About Joelle and her show, Merging Streams
by Margaret Bedell
It was not my first trip upcountry to Joelle's.
Once before I had looked down at the reddish lava gorge, crowned
with the rough rock walls of an old road to the crater, and
had painted the agaves, the bananas, all the wonderful earthy
plants of a wild canyon. From Joelle Perz's studio/veranda,
it all seemed so remote from civilization, so close to the
spirit of nature, the theme of the artist's upcoming show
Merging Streams. Here, visual art is the medium
through which flow influences of East and West in Hawaii.
The artist, who has studied Aikido for 15 years, meditates
each morning. This is her first show on this subject, merging
the stream of her Western education and way of thinking with
Oriental philosophies and way of living.
The artist's show, Merging Streams,
presents several influences on her new work. First is study
of Aikido; second, she has just taken the Albers course with
Dick Nelson, developing a true awareness of color; third,
a recent trip to Japan inspired both works on paper and oil
paintings. In her "indoor" studio, Joelle brought out several
of the works to be shown: "A Japanese Woman's Dream"

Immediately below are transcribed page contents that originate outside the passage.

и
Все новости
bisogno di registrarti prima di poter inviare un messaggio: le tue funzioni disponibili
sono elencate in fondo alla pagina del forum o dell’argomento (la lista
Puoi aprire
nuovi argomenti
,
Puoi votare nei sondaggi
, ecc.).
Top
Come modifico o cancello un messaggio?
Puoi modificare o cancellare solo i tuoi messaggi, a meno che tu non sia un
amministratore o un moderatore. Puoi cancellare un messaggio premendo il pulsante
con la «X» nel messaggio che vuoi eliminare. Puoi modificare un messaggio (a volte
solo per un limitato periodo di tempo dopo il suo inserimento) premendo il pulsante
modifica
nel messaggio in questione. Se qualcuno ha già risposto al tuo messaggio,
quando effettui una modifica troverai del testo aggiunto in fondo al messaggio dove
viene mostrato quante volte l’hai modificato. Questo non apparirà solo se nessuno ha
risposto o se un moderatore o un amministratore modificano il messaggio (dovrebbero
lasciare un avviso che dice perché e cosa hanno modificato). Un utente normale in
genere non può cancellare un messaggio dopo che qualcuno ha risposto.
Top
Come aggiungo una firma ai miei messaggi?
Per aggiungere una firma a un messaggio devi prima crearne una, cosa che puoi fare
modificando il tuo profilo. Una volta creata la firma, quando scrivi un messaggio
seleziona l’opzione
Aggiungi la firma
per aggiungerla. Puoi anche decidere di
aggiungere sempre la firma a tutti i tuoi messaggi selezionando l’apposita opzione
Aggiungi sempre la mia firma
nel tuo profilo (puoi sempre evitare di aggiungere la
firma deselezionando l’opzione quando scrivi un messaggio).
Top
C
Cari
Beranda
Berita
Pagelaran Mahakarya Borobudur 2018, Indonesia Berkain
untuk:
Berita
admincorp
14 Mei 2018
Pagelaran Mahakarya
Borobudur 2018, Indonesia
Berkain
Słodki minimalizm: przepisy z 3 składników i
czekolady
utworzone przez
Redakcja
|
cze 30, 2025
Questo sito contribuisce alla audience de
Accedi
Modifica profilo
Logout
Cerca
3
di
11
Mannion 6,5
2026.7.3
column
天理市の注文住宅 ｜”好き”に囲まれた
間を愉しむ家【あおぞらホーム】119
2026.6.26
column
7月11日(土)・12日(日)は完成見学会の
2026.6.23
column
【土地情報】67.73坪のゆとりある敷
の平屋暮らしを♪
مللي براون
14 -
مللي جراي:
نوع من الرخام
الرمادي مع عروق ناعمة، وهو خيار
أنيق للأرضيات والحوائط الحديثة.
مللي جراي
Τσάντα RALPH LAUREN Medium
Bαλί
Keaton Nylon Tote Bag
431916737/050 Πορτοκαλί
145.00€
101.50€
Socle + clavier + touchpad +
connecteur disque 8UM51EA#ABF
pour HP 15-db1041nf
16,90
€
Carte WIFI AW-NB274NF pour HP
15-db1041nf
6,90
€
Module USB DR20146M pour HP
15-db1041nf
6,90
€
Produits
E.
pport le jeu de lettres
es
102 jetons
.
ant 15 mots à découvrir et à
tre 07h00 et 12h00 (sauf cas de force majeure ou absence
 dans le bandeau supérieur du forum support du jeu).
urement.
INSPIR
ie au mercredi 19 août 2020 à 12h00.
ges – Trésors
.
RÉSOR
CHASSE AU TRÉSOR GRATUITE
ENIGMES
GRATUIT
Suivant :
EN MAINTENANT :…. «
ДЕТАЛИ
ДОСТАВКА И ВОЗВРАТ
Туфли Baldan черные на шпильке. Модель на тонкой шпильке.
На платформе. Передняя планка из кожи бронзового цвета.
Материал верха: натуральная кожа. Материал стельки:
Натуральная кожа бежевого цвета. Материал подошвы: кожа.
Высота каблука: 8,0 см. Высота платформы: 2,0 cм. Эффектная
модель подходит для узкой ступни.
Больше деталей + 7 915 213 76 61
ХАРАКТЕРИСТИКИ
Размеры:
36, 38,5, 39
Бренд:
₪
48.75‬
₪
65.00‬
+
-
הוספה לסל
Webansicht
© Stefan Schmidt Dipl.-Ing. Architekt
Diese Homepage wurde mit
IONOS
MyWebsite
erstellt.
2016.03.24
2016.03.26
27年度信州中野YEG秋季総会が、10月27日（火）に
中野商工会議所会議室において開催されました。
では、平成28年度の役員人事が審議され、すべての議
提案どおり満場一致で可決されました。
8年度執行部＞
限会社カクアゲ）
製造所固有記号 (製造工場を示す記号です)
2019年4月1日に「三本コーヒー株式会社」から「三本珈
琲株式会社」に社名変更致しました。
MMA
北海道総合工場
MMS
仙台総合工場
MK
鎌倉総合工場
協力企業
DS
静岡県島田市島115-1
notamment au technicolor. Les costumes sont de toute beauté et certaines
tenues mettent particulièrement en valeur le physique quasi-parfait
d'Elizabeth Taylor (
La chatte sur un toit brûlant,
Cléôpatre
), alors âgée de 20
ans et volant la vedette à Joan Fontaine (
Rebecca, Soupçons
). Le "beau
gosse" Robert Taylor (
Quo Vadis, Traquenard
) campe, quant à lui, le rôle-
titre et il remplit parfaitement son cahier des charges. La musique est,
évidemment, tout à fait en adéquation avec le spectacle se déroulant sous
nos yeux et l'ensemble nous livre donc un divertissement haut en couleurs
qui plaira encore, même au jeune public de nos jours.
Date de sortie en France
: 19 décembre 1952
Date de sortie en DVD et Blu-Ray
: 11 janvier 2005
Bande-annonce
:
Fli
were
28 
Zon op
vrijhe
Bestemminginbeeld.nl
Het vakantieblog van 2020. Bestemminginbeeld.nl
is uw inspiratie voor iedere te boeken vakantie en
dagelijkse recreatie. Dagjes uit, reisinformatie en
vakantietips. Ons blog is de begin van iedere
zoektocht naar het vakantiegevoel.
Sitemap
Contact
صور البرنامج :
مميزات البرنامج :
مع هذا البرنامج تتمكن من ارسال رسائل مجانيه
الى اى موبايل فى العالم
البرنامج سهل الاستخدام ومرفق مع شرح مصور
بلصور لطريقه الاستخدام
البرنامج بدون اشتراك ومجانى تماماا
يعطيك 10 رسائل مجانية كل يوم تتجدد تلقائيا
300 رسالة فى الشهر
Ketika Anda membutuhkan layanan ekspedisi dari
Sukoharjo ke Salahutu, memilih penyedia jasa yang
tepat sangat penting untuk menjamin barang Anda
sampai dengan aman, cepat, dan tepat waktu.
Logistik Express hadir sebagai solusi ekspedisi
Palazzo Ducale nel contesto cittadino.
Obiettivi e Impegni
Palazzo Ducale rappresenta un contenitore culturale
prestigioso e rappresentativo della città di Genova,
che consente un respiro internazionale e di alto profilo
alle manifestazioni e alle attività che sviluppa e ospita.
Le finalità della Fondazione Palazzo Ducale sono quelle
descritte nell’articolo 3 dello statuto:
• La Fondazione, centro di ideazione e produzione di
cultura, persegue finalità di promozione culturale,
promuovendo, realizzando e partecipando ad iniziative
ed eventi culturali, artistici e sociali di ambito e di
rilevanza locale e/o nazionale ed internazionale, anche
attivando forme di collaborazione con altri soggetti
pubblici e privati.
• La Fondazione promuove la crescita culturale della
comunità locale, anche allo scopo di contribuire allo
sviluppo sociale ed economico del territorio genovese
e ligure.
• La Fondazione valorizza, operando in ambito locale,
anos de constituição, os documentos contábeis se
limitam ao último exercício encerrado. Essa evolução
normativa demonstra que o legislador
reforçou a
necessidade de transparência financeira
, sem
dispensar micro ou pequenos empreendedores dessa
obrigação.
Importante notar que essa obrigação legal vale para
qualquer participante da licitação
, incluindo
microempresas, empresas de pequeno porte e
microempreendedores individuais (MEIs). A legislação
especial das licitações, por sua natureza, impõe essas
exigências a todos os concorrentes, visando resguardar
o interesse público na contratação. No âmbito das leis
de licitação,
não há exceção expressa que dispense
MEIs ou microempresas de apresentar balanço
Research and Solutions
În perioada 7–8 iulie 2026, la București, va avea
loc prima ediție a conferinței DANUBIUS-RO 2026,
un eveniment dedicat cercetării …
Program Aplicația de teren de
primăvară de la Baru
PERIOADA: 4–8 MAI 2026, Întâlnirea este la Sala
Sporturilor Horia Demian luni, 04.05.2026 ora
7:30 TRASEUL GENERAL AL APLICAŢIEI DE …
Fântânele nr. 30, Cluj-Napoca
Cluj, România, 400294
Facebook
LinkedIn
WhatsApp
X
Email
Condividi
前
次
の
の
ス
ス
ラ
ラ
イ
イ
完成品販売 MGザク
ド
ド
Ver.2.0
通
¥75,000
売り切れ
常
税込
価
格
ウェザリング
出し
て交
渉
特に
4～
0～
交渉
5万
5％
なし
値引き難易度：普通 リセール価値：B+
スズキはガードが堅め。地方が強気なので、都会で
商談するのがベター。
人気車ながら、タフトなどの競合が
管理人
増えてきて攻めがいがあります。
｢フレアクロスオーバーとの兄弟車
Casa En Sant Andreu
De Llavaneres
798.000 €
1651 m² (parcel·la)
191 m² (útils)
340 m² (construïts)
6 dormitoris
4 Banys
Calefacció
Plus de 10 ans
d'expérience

places a very delicate watercolor on feather deckle paper,
using a sensitive color combination learned in the Albers
course, and depicting a real place, a treasure corner preserved
in the mountains; an acrylic painting of a stairway to a temple,
started by a monk called Honen in Kyoto, the red stones in
the shape of hearts; an oil painting of a Hana stream, the
"merging streams" theme; a Japanese temple watercolor; exquisite
small fan paintings in watercolor, to be made larger in acrylic
on canvas; a hand-pulled lithograph of Buddhist monks, to
be enhanced with hand painting; a scroll, part printed on
canvas, incorporating black and white lithography with a color
field; linocuts of bamboo; a linocut of heart shaped leaves
developed as color studies for Dick Nelson, using exquisite
paper made by Millie Watanabe on the island. Altogether Merging
Streams will be a show using many media. As the artist
remarked, which comes first, the idea, the technique, the
materials and tools? Indeed, one inspires the other.
Merging
Streams will also be a Benefit Fundraiser for Maui
Ki-Aikido Shunshinkan Dojo, a training facility just completed
in Wailuku. A special series of artist's prints will also
benefit Aikido. At the Opening, Christopher Curtis Sensei
will talk about Aikido and Art - the practice of seeing the
original creative purpose in all forms of endeavors. Ki, the
material of the matrix, the pervasive medium, is the fundamental
fabric of the universe, with which mind creates.